The Power of Direct Mail

Issue 21 | December 2011

Agency

Ogilvy Amsterdam

Production Team

Illustrators: Andrea Reis, Sylvan Steenbrink, Josefien Kooiman, Arne van der Ree, Symen Enkeling; Illustrators Supplier: ArtBox; Photography: Arno Bosma

Other Credits

Account Team: Monique Houben, Nigel Hassall; Client: Sabine van Liempd

Date

April - June 2011

Background

TNT wanted to encourage marketers to make more use of Direct Mail and to see it as an essential part of the marketing mix.

The challenge was to dramatise how Mail is the most personal way to communicate with everyone, one-to-one.

Idea

The thinking was that even though the Netherlands has a population of over 16 million, there is a different face behind every door. Young, old, male and female, everyone is unique yet all can be reached via the letter-box. By Direct Mail.

To make their front doors and letter-boxes as personal as the people inside, different painters were asked to paint portraits of the people who lived behind the doors on the doors.

The letter-box was the mouth in every instance to symbolise the dialogue between sender and recipient, conversations both personal and direct.

Images of the doors were then used in outdoor and in direct mail.

For some TNT key accounts, real doors were delivered with the customer’s face painted onto them.
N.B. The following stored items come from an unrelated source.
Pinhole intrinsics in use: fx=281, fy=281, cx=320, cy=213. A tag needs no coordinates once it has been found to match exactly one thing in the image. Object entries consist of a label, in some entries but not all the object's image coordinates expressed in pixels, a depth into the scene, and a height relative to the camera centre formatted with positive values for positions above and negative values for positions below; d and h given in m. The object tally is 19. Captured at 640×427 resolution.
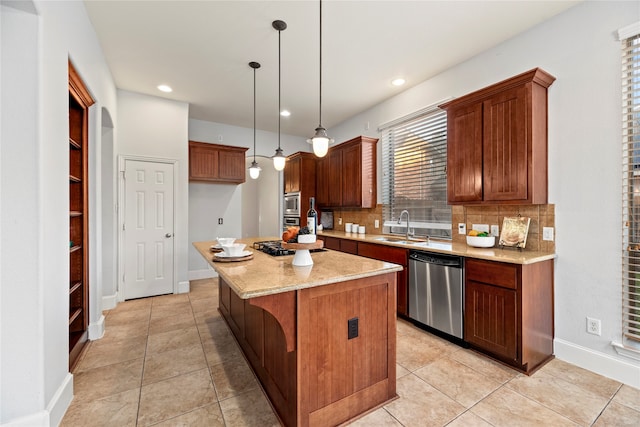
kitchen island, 1.48 -0.72
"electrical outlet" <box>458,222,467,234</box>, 3.19 -0.19
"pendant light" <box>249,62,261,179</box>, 3.32 +0.64
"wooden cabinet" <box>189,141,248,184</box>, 4.75 +0.87
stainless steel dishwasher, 2.61 -0.79
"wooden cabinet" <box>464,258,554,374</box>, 2.18 -0.82
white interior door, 4.04 -0.23
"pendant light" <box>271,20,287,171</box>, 3.12 +0.60
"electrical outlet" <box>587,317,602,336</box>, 2.20 -0.91
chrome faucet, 3.79 -0.06
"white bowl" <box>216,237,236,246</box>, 2.39 -0.25
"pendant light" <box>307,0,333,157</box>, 2.23 +0.57
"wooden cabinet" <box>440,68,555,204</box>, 2.38 +0.64
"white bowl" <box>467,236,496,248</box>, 2.70 -0.29
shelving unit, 2.62 -0.04
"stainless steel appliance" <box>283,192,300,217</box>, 5.45 +0.17
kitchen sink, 3.40 -0.37
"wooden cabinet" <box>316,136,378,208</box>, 4.43 +0.63
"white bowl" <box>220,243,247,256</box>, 2.08 -0.28
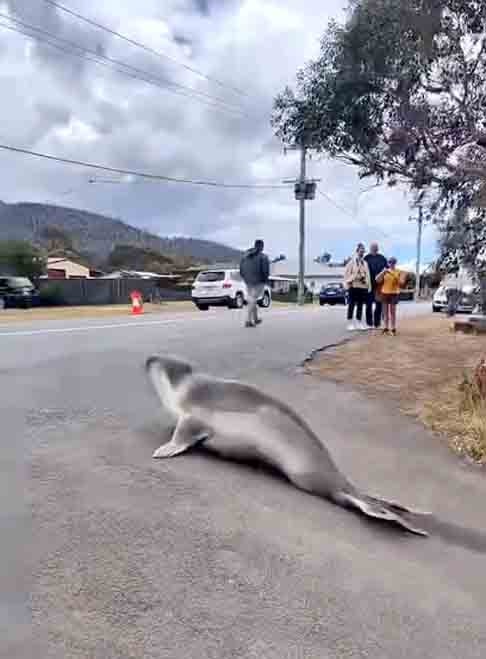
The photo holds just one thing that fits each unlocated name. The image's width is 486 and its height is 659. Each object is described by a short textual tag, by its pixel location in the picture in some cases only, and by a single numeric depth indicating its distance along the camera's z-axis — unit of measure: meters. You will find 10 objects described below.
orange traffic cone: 20.16
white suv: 22.53
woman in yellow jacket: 11.01
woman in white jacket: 11.38
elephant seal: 3.89
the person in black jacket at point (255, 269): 11.84
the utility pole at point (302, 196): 32.76
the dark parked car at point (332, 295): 33.27
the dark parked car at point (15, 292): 27.36
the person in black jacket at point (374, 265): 11.52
This way, marketing professionals experienced for themselves how personal mail can be, making them realise what DM could do for their key target audiences.

Results

With the Direct Mail campaign, the goal was to arrange a personal sales pitch with all the TNT key accounts. And that happened. With all of them. A 100% response rate.

Our Thoughts

This is one of those ideas that makes you furrow your brow when you see the board, but raise it in pleasant surprise when you watch the video. The artistic portraits on the doors are a solid strategy for reaching key clients, and are clearly very well received – one recipient carrying hers into a boardroom meeting and gleefully reading aloud the enclosed letter to her assembled colleagues.